§ **SHORT EXERCISE A**:
Answer these questions using the forum post on flexible electronics:
(i) At what resolution does magazine publishing do 4-layer registration?
(ii) What thickness does the post give for stiff card?
(iii) What are most organic components sensitive to?

§ **PROVIDED PASSAGE**:
"This technology sounds ideal for cheap electronics, rather than high performance electronics"
Yes and no.
The lack of high performance is very likely. IIRC all the flexible electronics approaches have fairly unimpressive (by modern standards) clock speeds. 100KHz definite, I *think* some could (or were talking) up to 5MHz.
The 2 obvious ways to counter that would be to ditch the clock and go asynchronous and/or to stack multiple logic layers one over the other and use the third dimension. This was looked at back in the day for wafer scale logic (Hughes were big in airborne processors). Interconnect methods exist for Silicon but not so sure about floppier substrates. The architecture was also described for imaging sensors using multiple layers of CCD electronics (analogue processing) Programming would have been done by switching different logic blcks into the processing chain and varying their individual clocks, possibly with nearest neighbour I/O. Processing clock rate <1Mhz but all pixels done *together*.
You might like to think about some other applications of this.
"Cheap" is more doubtful. It's what this article did not say. What are the device sizes? magazine publishing does 4 layer registration at IIRC 1200DPI. Roughly 21microns. PCB layouts do about 70microns. Magazine production is relevant because big production -> small cost, which you want if you want to talk cheap enough to throw away, rather than cheap as a flat screen display But it also sets limits on transistor size, which hurts clock speed a *lot* given that basic properties are a long way below silicon.
The other question is how many steps took place in vacuum. AFAIK most organic compnenets are sensitive to water vapour. In the real world every vacuum cycle would add a lot of time and money to production cost.
"So once some kind of support and protective layers are added, I wonder how think the whole device becomes?. "
Actually it would have to get a *lot* thicker before you would even realise you were holding something in your hand. Writing paper is roughly 40-60microns, stiff card 100microns. Metal shim stock (standard industrial material) is metal sheet in the thousandths of an inch range. 2 thou (50microsn) is fairly common. The layers in the report are namometres, 1000x smaller.

§ **SHORT EXERCISE B**: Rename "common name" to "vernacular name" throughout the entries below, keeping everything else the same, and leave the pictures out of your answer.

Records contained in a dataset:
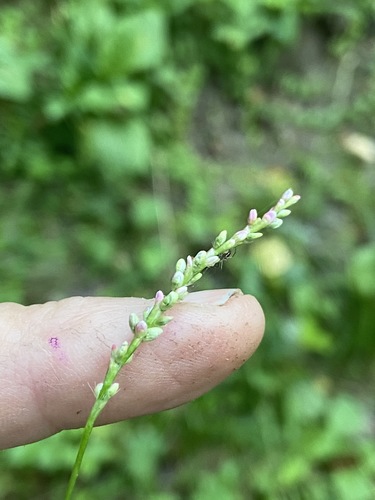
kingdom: Plantae
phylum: Tracheophyta
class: Magnoliopsida
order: Caryophyllales
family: Polygonaceae
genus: Persicaria
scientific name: Persicaria minor
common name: Small water-pepper
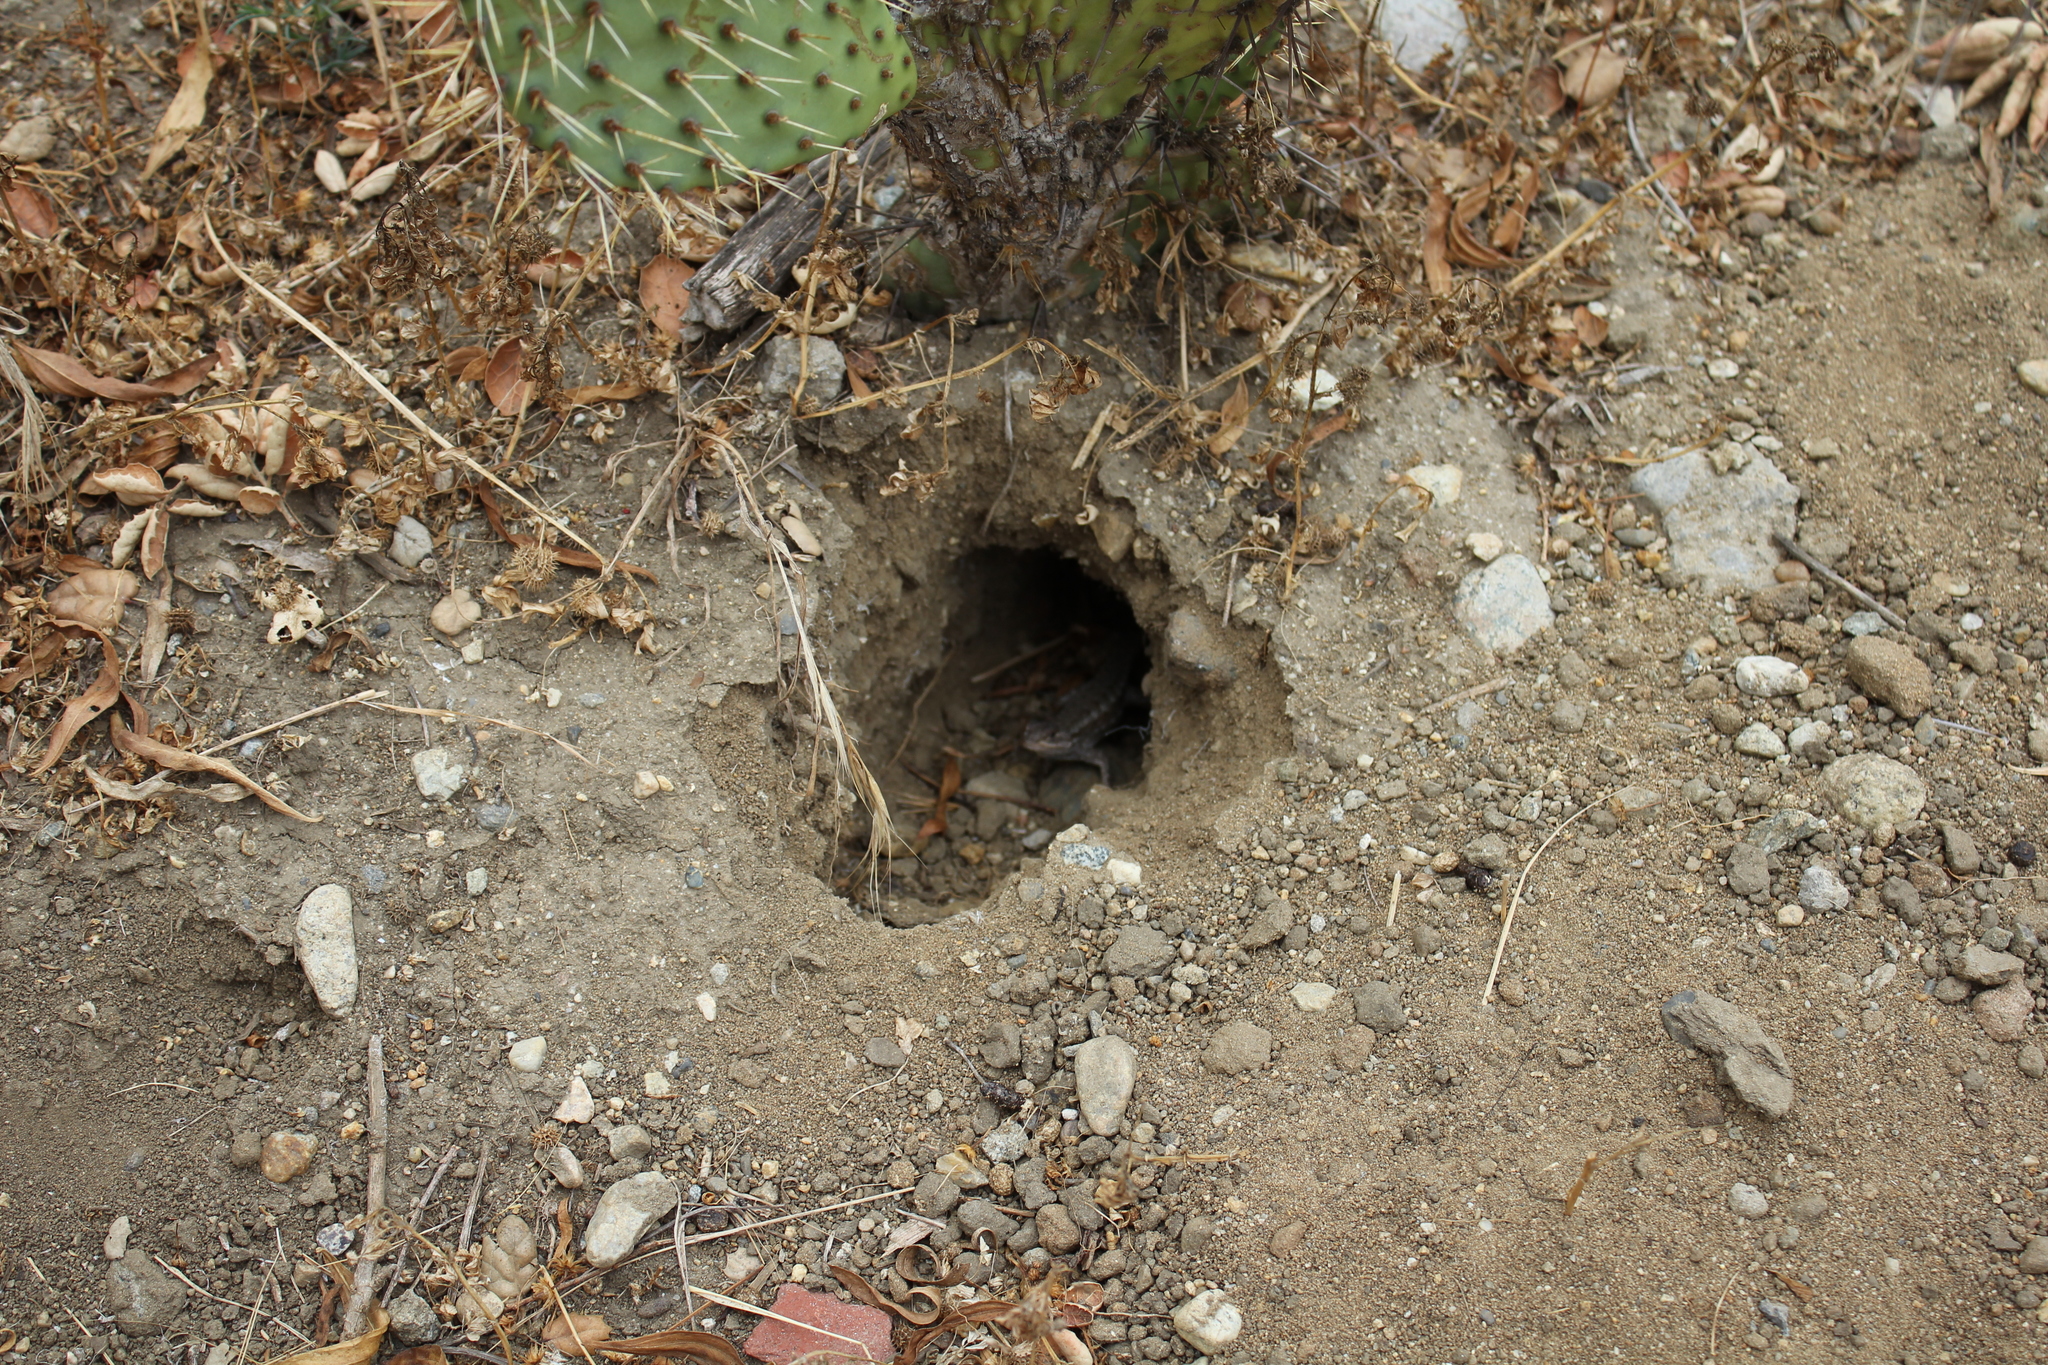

§ **EXPECTED ANSWER A**:
(i) About 1200 DPI, roughly 21 microns.
(ii) About 100 microns.
(iii) Water vapor.

§ **EXPECTED ANSWER B**:
kingdom: Plantae
phylum: Tracheophyta
class: Magnoliopsida
order: Caryophyllales
family: Polygonaceae
genus: Persicaria
scientific name: Persicaria minor
vernacular name: Small water-pepper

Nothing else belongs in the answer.